When I was leaving Maliau Basin in 2015 after completing the data collection for my masters project, I did not think I would have the opportunity to return to Borneo any time soon… I was wrong!
Between September – December 2016 I went back to the beautiful pristine rainforests surrounding Maliau Basin in Borneo, this time, as an ecological field research assistant with the Natural History Museum, I worked with the Termite Ant Research Team which includes Paul Eggleton, Louise Ashton, in collaboration with the University of Liverpool’s Kate Parr, Hannah Griffiths and Alice Walker.

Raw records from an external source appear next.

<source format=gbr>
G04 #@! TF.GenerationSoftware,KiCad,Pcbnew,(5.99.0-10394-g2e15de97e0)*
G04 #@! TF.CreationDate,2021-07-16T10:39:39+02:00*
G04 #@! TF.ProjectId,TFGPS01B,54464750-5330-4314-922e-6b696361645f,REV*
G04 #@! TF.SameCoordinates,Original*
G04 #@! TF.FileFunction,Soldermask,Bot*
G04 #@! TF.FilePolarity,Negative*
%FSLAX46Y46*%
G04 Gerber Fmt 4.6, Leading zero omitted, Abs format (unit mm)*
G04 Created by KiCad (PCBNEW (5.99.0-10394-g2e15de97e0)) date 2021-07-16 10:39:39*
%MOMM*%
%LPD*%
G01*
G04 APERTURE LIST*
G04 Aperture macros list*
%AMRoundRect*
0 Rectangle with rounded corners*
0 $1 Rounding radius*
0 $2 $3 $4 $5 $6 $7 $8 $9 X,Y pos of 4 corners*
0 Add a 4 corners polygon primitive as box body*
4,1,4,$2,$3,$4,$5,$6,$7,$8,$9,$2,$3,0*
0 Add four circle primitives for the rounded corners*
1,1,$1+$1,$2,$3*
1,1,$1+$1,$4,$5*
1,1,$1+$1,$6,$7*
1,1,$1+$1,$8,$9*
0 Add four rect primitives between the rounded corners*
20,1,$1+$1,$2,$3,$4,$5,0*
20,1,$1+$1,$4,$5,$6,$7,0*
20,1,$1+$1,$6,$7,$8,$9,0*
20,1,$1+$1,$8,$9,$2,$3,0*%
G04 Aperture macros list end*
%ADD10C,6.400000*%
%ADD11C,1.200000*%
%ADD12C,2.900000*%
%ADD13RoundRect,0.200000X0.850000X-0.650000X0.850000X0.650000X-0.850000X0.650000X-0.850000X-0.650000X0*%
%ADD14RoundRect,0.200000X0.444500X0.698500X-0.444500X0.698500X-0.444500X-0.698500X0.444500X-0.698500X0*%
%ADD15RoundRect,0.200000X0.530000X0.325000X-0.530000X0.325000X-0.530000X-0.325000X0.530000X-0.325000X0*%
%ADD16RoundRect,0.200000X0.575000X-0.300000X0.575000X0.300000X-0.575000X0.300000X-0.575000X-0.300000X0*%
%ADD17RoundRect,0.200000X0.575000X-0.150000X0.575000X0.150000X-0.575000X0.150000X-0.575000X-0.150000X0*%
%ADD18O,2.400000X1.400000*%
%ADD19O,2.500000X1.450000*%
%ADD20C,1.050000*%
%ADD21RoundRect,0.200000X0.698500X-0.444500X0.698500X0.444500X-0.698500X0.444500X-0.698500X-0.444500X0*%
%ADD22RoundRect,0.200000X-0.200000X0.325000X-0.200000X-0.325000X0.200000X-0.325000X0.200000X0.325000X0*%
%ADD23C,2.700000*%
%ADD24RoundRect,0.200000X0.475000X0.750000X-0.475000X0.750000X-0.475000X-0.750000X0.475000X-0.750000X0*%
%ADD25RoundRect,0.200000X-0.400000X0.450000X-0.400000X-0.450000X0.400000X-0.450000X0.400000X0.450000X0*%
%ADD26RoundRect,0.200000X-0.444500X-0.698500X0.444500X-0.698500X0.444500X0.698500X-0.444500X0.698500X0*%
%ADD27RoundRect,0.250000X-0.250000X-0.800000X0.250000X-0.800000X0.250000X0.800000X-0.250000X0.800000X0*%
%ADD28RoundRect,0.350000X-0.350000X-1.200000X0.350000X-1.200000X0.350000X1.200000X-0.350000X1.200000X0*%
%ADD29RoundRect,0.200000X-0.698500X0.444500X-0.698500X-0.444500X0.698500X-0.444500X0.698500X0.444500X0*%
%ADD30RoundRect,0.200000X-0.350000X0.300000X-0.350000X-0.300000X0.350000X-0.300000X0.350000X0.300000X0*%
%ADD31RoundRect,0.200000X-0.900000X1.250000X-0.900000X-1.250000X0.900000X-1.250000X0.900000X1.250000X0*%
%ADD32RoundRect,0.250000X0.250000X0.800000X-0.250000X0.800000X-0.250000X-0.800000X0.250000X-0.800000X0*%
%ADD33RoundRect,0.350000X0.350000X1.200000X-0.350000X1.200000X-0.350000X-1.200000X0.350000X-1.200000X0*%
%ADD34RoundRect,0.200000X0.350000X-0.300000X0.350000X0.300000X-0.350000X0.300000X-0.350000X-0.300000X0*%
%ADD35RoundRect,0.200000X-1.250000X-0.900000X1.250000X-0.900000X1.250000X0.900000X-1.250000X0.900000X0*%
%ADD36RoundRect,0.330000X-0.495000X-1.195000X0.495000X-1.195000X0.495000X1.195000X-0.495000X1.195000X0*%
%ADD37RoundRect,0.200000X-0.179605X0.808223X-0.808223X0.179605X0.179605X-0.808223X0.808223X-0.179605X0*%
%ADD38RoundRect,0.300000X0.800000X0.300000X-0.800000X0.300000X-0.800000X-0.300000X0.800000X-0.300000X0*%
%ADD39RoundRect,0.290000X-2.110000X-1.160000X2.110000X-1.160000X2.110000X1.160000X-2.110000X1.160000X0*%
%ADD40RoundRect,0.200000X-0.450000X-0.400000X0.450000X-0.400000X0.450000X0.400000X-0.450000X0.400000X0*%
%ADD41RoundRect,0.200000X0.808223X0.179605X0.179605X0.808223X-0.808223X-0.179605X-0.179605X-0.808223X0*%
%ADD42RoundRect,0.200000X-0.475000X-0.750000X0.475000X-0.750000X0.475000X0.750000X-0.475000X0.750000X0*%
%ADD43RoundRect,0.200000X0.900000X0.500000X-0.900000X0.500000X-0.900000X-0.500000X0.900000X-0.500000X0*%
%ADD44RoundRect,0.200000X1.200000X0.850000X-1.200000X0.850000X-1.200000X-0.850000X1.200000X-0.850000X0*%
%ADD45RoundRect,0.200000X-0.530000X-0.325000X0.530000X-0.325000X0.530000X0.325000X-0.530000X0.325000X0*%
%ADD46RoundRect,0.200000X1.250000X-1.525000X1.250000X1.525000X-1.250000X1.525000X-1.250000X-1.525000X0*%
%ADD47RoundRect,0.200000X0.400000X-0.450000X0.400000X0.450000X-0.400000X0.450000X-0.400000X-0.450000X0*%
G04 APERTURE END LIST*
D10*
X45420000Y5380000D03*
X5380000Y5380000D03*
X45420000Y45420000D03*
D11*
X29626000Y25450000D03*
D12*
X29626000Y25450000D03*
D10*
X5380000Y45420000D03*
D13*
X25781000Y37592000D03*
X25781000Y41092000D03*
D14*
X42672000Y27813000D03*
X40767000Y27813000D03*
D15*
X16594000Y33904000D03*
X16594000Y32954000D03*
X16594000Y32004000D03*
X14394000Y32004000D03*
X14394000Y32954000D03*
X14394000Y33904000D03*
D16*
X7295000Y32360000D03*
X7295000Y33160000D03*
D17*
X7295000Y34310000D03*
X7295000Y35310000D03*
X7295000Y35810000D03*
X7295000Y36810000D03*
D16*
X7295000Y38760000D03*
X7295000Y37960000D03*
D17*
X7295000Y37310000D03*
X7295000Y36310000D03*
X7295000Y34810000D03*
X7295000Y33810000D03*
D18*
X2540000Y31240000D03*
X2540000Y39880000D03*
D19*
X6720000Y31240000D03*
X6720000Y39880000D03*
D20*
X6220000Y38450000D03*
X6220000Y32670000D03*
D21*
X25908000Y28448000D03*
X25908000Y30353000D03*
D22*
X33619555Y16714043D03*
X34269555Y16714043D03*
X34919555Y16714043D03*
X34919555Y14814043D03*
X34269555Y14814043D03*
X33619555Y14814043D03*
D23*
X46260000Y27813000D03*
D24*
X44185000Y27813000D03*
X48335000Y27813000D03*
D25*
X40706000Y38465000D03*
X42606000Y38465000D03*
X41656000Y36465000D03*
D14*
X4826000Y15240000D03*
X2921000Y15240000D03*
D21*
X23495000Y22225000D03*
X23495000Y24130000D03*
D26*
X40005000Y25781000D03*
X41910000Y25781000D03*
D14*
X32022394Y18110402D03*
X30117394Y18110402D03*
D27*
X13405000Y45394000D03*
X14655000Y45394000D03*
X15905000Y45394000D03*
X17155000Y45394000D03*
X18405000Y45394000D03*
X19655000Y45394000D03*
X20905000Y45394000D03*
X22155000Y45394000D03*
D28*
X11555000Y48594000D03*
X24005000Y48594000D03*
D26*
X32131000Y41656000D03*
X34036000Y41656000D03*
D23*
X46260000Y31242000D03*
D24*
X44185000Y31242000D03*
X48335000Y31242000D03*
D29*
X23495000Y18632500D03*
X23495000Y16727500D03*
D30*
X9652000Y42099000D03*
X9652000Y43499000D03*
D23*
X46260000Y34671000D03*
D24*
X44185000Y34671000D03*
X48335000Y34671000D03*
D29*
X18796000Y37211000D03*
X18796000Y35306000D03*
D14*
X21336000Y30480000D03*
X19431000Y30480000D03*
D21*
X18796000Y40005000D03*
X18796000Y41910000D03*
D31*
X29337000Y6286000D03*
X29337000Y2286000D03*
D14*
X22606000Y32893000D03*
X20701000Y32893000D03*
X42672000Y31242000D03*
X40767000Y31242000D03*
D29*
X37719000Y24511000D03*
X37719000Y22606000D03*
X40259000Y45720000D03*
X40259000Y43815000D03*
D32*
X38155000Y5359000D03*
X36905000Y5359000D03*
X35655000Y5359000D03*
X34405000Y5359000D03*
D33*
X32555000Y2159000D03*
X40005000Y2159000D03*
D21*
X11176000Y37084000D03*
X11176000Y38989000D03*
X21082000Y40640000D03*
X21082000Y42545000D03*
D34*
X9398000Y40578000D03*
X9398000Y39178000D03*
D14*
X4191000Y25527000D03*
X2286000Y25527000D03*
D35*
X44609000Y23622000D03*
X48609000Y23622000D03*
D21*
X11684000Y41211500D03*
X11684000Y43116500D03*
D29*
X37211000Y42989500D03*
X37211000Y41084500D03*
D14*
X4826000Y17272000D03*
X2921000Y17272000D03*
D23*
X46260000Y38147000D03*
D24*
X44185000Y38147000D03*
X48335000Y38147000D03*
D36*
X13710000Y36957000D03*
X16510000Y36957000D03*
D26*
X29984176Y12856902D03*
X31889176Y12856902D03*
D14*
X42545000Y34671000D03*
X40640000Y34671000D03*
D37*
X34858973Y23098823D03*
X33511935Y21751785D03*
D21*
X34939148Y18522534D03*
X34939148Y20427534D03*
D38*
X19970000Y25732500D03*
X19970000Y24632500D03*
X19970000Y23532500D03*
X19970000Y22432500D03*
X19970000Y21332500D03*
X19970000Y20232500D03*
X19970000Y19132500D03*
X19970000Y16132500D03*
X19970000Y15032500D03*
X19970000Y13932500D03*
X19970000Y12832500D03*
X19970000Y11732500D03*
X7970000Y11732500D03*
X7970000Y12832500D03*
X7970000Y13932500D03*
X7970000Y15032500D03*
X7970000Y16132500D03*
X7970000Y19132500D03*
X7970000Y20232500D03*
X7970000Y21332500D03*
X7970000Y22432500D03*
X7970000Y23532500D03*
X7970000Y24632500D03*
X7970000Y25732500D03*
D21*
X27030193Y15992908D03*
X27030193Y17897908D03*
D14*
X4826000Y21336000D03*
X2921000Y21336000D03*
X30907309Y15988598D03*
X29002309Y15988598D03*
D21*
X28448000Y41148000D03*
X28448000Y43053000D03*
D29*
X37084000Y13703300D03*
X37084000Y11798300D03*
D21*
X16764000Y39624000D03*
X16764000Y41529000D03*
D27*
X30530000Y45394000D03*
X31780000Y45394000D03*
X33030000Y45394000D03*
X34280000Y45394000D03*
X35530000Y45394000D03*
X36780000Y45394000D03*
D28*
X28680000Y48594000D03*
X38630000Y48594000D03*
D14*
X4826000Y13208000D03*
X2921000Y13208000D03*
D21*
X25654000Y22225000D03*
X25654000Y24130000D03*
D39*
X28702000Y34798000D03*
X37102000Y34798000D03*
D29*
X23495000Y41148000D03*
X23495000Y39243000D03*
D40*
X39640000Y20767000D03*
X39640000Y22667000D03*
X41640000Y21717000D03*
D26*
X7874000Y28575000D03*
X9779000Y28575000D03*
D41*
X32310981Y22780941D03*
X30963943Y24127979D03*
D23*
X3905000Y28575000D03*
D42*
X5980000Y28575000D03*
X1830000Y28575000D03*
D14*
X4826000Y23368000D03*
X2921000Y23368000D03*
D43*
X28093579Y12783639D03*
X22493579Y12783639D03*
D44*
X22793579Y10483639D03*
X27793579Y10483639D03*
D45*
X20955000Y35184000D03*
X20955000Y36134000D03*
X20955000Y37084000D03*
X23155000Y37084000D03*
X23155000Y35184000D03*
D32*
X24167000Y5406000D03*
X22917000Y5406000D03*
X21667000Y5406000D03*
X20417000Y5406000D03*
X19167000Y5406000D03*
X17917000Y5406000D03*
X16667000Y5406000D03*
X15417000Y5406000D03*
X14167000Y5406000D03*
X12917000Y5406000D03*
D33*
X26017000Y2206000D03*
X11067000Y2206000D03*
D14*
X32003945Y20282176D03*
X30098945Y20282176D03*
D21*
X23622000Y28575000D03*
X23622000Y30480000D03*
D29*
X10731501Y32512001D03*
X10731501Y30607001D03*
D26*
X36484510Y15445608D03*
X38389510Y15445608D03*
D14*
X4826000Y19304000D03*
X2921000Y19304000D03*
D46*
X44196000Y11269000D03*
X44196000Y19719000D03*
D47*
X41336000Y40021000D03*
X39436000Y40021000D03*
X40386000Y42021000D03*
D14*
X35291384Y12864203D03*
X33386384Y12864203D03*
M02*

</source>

I spent half my time in the rainforest collecting data from fieldwork including:
- Termite transects
- Leaf litter transects/Winkler Bag sampling
- Ant bait card monitoring
- Predation study on fake grublets
- Wood occupancy surveys
- Hand collecting 2,000 individual ants for molecular gut content analysis
- Ant resource removal experiment
The other half of my time was spent in the Laboratory in the Institute of Tropical Biology and Conservation (ITBC) at the University of Malaysia, Sabah (UMS) in Kota Kinabalu working in the Natural Products Chemistry laboratory where I extracted chemicals from soil and seedling samples. I also helped the UMS Friends of Borneensis Outreach Initiative to design a field course for Malaysian School Students in 2017.
Our resource removal experiment revealed that Ants are the major agents of resource removal from tropical rainforests and was published recently in the Journal of Animal Ecology.